I absolutely loved Sadie, but this didn’t work as well for me. I think it’s a great book to pick up if you are interested in mystery books or books that talk about cults and faith.

A big thank you to NetGalley and St. Martin’s Press for the free ARC in exchange for an honest review.

xoxo, Neide

Review | Swimming Lessons by Lili Reinhart

“I stopped taking
photos of sunsets
a long time ago.

I can never
capture its colors.

The same goes
for you.”
3/5 stars!

Attention! This book contains: heartbreak, anxiety, depression, grief, unrequited love, beauty and happiness.

Swimming Lessons is Lili Reinhart’s first published collection of poems. For those who don’t know, Lili is the actress who played Betty Cooper in Riverdale. I personally don’t have high expectations when it comes to celebrity books, but I’m happy with how this book turned out.

I think what really stood out the most for me was the effort she put into the book. I don’t know if it applies to all the physical editions of the book, but my copy was beautiful. The material was really nice and the finishing touches showed me she wanted to create something durable and high quality. To me, that speaks volumes. So kudos to her for investing in the quality of the book.

Now, is the collection itself good? Well, it definitely shows this is her first book. I didn’t love the poetry, but it wasn’t terrible as well. There were some great poems here and there, but overall I wasn’t super impressed with the collection. The most relatable poem to me was one of the last ones where she talks about the feeling you get when someone passes away and you know the world keeps spinning like nothing ever happened. When I read it, I knew exactly what she was talking about because I have had that same feeling before.

There are also simple illustrations and doodles throughout the collection to reinforce her words, and I liked it a lot. I don’t know if the illustrations are hers, but I couldn’t find any information on who had done them.

For a first book, it was a good effort and I think she did a good job.

xoxo, Neide

Review | Delicates (Sheets #2) by Brenna Thummler

“Everyone has ghosts. I think we all need to learn that there’s no shame in letting them out.” 3.75/5 stars!

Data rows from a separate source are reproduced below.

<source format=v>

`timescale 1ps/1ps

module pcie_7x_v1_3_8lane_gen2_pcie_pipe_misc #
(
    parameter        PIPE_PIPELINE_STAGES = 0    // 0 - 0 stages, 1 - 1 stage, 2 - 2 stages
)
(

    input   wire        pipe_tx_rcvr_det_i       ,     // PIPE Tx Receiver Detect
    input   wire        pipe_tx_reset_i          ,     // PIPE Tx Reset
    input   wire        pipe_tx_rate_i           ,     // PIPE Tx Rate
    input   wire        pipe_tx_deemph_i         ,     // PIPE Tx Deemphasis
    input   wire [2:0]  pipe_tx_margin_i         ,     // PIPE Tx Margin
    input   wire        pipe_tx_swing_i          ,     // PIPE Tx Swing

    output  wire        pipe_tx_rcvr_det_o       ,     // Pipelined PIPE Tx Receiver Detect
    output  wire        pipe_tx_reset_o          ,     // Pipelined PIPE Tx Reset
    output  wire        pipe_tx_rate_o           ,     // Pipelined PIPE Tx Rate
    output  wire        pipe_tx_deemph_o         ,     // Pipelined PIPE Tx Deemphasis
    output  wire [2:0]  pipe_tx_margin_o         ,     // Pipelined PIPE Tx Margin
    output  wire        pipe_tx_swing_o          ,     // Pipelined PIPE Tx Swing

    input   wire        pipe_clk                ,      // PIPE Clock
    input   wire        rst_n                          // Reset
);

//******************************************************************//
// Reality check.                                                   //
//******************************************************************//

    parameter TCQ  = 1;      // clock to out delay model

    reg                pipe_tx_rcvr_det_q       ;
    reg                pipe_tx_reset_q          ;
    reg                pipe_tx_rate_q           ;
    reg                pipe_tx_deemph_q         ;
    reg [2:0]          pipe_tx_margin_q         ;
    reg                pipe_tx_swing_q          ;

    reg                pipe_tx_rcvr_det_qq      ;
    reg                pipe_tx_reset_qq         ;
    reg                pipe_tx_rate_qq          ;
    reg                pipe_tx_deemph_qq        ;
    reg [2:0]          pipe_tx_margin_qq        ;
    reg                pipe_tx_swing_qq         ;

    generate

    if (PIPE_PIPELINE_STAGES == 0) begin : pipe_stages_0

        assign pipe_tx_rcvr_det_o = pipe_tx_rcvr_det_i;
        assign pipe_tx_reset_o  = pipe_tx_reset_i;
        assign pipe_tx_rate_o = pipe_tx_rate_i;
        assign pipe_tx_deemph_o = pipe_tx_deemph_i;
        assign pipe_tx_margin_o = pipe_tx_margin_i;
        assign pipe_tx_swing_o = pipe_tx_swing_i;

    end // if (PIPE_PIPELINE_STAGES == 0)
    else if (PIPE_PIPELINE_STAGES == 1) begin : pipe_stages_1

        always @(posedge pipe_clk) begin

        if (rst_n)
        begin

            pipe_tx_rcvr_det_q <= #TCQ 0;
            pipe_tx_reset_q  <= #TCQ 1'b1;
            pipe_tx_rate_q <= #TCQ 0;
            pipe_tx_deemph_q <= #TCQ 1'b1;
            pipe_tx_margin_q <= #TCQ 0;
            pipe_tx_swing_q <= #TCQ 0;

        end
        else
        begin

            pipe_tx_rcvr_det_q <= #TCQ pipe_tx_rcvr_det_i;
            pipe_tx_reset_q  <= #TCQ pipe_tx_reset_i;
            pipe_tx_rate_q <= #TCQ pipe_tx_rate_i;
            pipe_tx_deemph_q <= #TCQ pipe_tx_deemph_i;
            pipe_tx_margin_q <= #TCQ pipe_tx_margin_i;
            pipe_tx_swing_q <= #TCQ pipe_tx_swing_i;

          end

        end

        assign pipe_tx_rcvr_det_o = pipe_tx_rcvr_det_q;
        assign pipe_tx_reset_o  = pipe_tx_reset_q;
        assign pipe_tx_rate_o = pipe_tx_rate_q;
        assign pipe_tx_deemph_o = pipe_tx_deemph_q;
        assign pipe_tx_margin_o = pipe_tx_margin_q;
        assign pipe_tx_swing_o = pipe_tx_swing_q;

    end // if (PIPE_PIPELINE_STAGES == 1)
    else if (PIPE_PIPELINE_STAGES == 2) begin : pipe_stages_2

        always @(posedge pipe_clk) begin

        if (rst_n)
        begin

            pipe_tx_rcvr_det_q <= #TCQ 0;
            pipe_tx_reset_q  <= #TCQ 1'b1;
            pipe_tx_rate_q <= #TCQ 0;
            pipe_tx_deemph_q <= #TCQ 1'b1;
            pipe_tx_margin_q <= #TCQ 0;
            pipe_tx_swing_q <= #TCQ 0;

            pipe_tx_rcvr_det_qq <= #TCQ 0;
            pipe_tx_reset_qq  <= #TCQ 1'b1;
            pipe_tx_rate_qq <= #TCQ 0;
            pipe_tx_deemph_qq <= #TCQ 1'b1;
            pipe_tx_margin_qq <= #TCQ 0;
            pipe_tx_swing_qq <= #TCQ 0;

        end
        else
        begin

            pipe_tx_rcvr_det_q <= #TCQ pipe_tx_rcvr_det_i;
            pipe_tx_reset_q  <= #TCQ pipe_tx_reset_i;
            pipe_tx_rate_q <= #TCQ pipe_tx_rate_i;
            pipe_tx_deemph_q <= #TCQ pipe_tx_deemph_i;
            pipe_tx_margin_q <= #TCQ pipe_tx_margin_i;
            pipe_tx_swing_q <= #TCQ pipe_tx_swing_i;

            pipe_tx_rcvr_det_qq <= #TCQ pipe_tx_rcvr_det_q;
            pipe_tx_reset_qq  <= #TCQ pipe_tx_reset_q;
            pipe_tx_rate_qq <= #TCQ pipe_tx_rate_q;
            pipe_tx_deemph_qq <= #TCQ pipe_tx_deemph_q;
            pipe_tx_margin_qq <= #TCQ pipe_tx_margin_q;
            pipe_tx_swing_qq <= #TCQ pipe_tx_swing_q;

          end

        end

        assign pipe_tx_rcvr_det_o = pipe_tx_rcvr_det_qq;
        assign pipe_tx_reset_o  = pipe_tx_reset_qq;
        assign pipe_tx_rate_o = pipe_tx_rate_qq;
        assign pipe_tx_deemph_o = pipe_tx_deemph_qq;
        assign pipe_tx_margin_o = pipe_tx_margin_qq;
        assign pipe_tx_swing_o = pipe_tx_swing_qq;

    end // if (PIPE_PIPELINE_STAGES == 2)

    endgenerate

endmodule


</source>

Attention! This book contains: video games, ice cream, photographs, peer pressure, protective pins, chocolate fish, trick-or-treating, sheets and bullying.

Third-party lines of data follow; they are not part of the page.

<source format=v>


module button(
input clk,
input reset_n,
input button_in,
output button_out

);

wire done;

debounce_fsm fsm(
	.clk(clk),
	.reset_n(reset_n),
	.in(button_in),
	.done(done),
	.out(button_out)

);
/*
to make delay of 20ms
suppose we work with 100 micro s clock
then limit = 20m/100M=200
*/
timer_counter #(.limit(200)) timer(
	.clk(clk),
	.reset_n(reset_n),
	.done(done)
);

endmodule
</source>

I liked this better than the first book! For me the plot was better, it felt more emotional and it showed more character development.

Other than the art itself – we’ll get there in a second -, the characters brought this book to life. Marjorie and Eliza were the main characters in this book, and they both had some struggles in their lives. Marjorie was conflicted about her fake and rude “friends” and she didn’t know what to do because she felt like she wanted to belong somewhere, and Eliza felt like she was invisible and didn’t fit anywhere because people thought her hobby was dumb and weird. 

The secondary characters were great additions because they contributed to the emotional weight of the story: Marjorie’s fake friends were very annoying – as they should be -, Wendell was adorable as always, and the teacher’s humour was a nice contrast to the sadness of the story. And I have to say this… what the hell Colton?! Like Tyra would say: “We were all rooting for you!”. 

Now, about the art itself. I seriously can’t get over the art in this series. It’s beautiful just like in the first book. The colours and illustrations are by far one of my favorite things about this series. There was an illustration in particular that I loved: when Wendell and Marjorie were sitting on some rocks looking at the lake… just beautiful.

With that said, don’t be fooled by the colorful drawings because this story talks about very serious topics such as bullying, mental health and depression. It’s a book that describes perfectly what it’s like to feel lonely and to be bullied for what you like and defend. It reminds us that we shouldn’t put pressure on ourselves to fit other people’s realities.

I think this series is worth giving it a try for two main reasons: the art and the big lesson behind it.

A big thank you to NetGalley and Oni Press for the free ARC in exchange for an honest review.